Dorset — a bird’s eye view
Lyme Regis Photograph by Grahame Austin of Kitchenham Photography; text by Jo Draper
Published in April ’09
Dorset’s western outpost is the town of Lyme Regis, the most westerly parish in Dorset, butting up to Devon. The town was a medieval seaport and since the 18th century it has been a holiday resort too. Although never a large town, it has been important in geology and in literature. Mary Anning, the famous fossilist, made many important discoveries of fossils here in the early 19th century and helped establish geology as a science. The town appears in many books – most famously Jane Austen’s Persuasion (1818) and The French Lieutenant’s Woman (1969) by John Fowles, who lived locally. Until the railway arrived in 1903, it was a rather exclusive resort because it was too difficult for the day-tripper to travel there. All that changed with the train, and day-trippers as well as longer-stayers have been welcomed ever since. The railway no longer exists.

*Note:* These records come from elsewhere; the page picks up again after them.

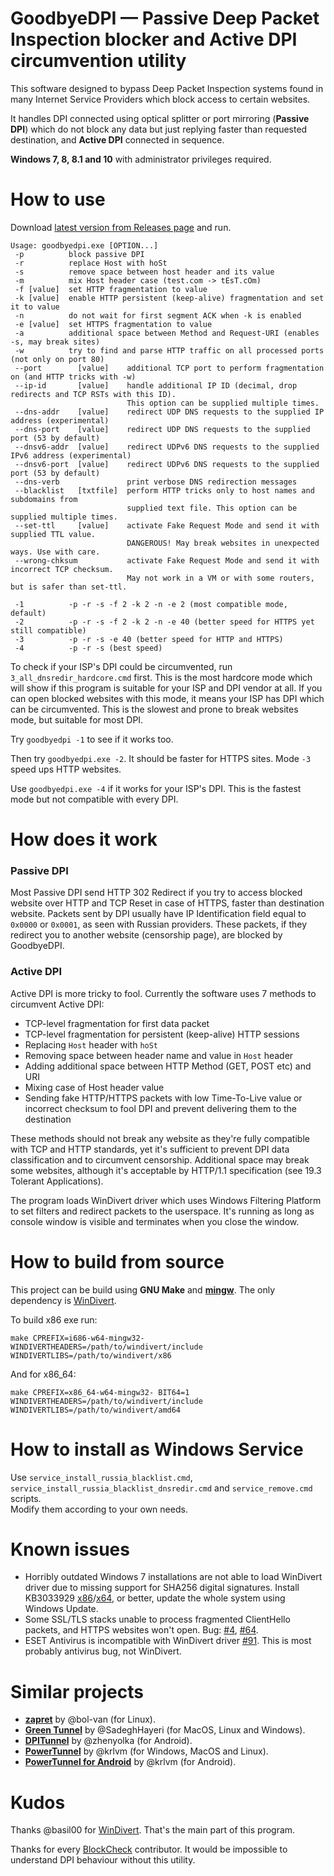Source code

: GoodbyeDPI — Passive Deep Packet Inspection blocker and Active DPI circumvention utility
=========================

This software designed to bypass Deep Packet Inspection systems found in many Internet Service Providers which block access to certain websites.

It handles DPI connected using optical splitter or port mirroring (**Passive DPI**) which do not block any data but just replying faster than requested destination, and **Active DPI** connected in sequence.

**Windows 7, 8, 8.1 and 10** with administrator privileges required.

# How to use

Download [latest version from Releases page](https://github.com/ValdikSS/GoodbyeDPI/releases) and run.

```
Usage: goodbyedpi.exe [OPTION...]
 -p          block passive DPI
 -r          replace Host with hoSt
 -s          remove space between host header and its value
 -m          mix Host header case (test.com -> tEsT.cOm)
 -f [value]  set HTTP fragmentation to value
 -k [value]  enable HTTP persistent (keep-alive) fragmentation and set it to value
 -n          do not wait for first segment ACK when -k is enabled
 -e [value]  set HTTPS fragmentation to value
 -a          additional space between Method and Request-URI (enables -s, may break sites)
 -w          try to find and parse HTTP traffic on all processed ports (not only on port 80)
 --port        [value]    additional TCP port to perform fragmentation on (and HTTP tricks with -w)
 --ip-id       [value]    handle additional IP ID (decimal, drop redirects and TCP RSTs with this ID).
                          This option can be supplied multiple times.
 --dns-addr    [value]    redirect UDP DNS requests to the supplied IP address (experimental)
 --dns-port    [value]    redirect UDP DNS requests to the supplied port (53 by default)
 --dnsv6-addr  [value]    redirect UDPv6 DNS requests to the supplied IPv6 address (experimental)
 --dnsv6-port  [value]    redirect UDPv6 DNS requests to the supplied port (53 by default)
 --dns-verb               print verbose DNS redirection messages
 --blacklist   [txtfile]  perform HTTP tricks only to host names and subdomains from
                          supplied text file. This option can be supplied multiple times.
 --set-ttl     [value]    activate Fake Request Mode and send it with supplied TTL value.
                          DANGEROUS! May break websites in unexpected ways. Use with care.
 --wrong-chksum           activate Fake Request Mode and send it with incorrect TCP checksum.
                          May not work in a VM or with some routers, but is safer than set-ttl.

 -1          -p -r -s -f 2 -k 2 -n -e 2 (most compatible mode, default)
 -2          -p -r -s -f 2 -k 2 -n -e 40 (better speed for HTTPS yet still compatible)
 -3          -p -r -s -e 40 (better speed for HTTP and HTTPS)
 -4          -p -r -s (best speed)
```

To check if your ISP's DPI could be circumvented, run `3_all_dnsredir_hardcore.cmd` first. This is the most hardcore mode which will show if this program is suitable for your ISP and DPI vendor at all. If you can open blocked websites with this mode, it means your ISP has DPI which can be circumvented. This is the slowest and prone to break websites mode, but suitable for most DPI.

Try `goodbyedpi -1` to see if it works too.

Then try `goodbyedpi.exe -2`. It should be faster for HTTPS sites. Mode `-3` speed ups HTTP websites.

Use `goodbyedpi.exe -4` if it works for your ISP's DPI. This is the fastest mode but not compatible with every DPI.

# How does it work

### Passive DPI

Most Passive DPI send HTTP 302 Redirect if you try to access blocked website over HTTP and TCP Reset in case of HTTPS, faster than destination website. Packets sent by DPI usually have IP Identification field equal to `0x0000` or `0x0001`, as seen with Russian providers. These packets, if they redirect you to another website (censorship page), are blocked by GoodbyeDPI.

### Active DPI

Active DPI is more tricky to fool. Currently the software uses 7 methods to circumvent Active DPI:

* TCP-level fragmentation for first data packet
* TCP-level fragmentation for persistent (keep-alive) HTTP sessions
* Replacing `Host` header with `hoSt`
* Removing space between header name and value in `Host` header
* Adding additional space between HTTP Method (GET, POST etc) and URI
* Mixing case of Host header value
* Sending fake HTTP/HTTPS packets with low Time-To-Live value or incorrect checksum to fool DPI and prevent delivering them to the destination

These methods should not break any website as they're fully compatible with TCP and HTTP standards, yet it's sufficient to prevent DPI data classification and to circumvent censorship. Additional space may break some websites, although it's acceptable by HTTP/1.1 specification (see 19.3 Tolerant Applications).

The program loads WinDivert driver which uses Windows Filtering Platform to set filters and redirect packets to the userspace. It's running as long as console window is visible and terminates when you close the window.

# How to build from source

This project can be build using **GNU Make** and [**mingw**](https://mingw-w64.org). The only dependency is [WinDivert](https://github.com/basil00/Divert).

To build x86 exe run:

`make CPREFIX=i686-w64-mingw32- WINDIVERTHEADERS=/path/to/windivert/include WINDIVERTLIBS=/path/to/windivert/x86`

And for x86_64:

`make CPREFIX=x86_64-w64-mingw32- BIT64=1 WINDIVERTHEADERS=/path/to/windivert/include WINDIVERTLIBS=/path/to/windivert/amd64`

# How to install as Windows Service

Use `service_install_russia_blacklist.cmd`, `service_install_russia_blacklist_dnsredir.cmd` and `service_remove.cmd` scripts.  
Modify them according to your own needs.

# Known issues

* Horribly outdated Windows 7 installations are not able to load WinDivert driver due to missing support for SHA256 digital signatures. Install KB3033929 [x86](https://www.microsoft.com/en-us/download/details.aspx?id=46078)/[x64](https://www.microsoft.com/en-us/download/details.aspx?id=46148), or better, update the whole system using Windows Update.
* Some SSL/TLS stacks unable to process fragmented ClientHello packets, and HTTPS websites won't open. Bug: [#4](https://github.com/ValdikSS/GoodbyeDPI/issues/4), [#64](https://github.com/ValdikSS/GoodbyeDPI/issues/64).
* ESET Antivirus is incompatible with WinDivert driver [#91](https://github.com/ValdikSS/GoodbyeDPI/issues/91). This is most probably antivirus bug, not WinDivert.


# Similar projects

- **[zapret](https://github.com/bol-van/zapret)** by @bol-van (for Linux).
- **[Green Tunnel](https://github.com/SadeghHayeri/GreenTunnel)** by @SadeghHayeri (for MacOS, Linux and Windows).
- **[DPITunnel](https://github.com/zhenyolka/DPITunnel)** by @zhenyolka (for Android).
- **[PowerTunnel](https://github.com/krlvm/PowerTunnel)** by @krlvm (for Windows, MacOS and Linux).
- **[PowerTunnel for Android](https://github.com/krlvm/PowerTunnel-Android)** by @krlvm (for Android).

# Kudos

Thanks @basil00 for [WinDivert](https://github.com/basil00/Divert). That's the main part of this program.

Thanks for every [BlockCheck](https://github.com/ValdikSS/blockcheck) contributor. It would be impossible to understand DPI behaviour without this utility.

From the air the landscape looks much flatter than when walking: Lyme is a hilly place. The photograph is taken at high tide with very little beach showing. On the left is the Cobb, the little harbour whose Portland Stone walls writhe in sinuous curves, keeping the force of the sea off the town proper. Without the Cobb the town would have been washed away. The older houses where the Cobb meets the land stand out well, with the steep Cobb Road leading up inland.
The Langmoor Gardens, the green patch coming down to the seafront, are on very unstable land: attempted development here in 1962 led to a spectacular landslip. This instability is why the old town was in two parts – a little settlement at the Cobb and the town proper in the more stable valley. The trees mark the steepest slopes in the gardens and continue across Cobb Road, again on the steeper land. Houses and a hotel line the shore in the centre, and rougher looking parts of the sea-wall (actually a heap of rocks) frame the river mouth. The old town starts here, with the church visible as a grey building on the right, and dense older houses in the river valley and leading uphill along Broad Street to the left.
Car parks show as large, angular, greyish areas – Holmbush, off Cobb Road, to the left, Woodmead in the centre, and Charmouth Road on the extreme right. Planned developments of houses from the 20th century are much more regular than the old town, especially off Anning Road in the centre; the green area is a playing field. Caravans, all white, show as small rectangles on the top right, off Charmouth Road. East Cliff, on the extreme right, looks very vulnerable with the cliff falling away. New sea walls and more rocks protect the shore to the left of the green point – these walls incorporate the new sewage works.
Although it has grown a good deal in the 20th century, there are still lots of fields just inland. On the top left, the attractive countryside can be ignored: this is the start of Uplyme – which is in Devon.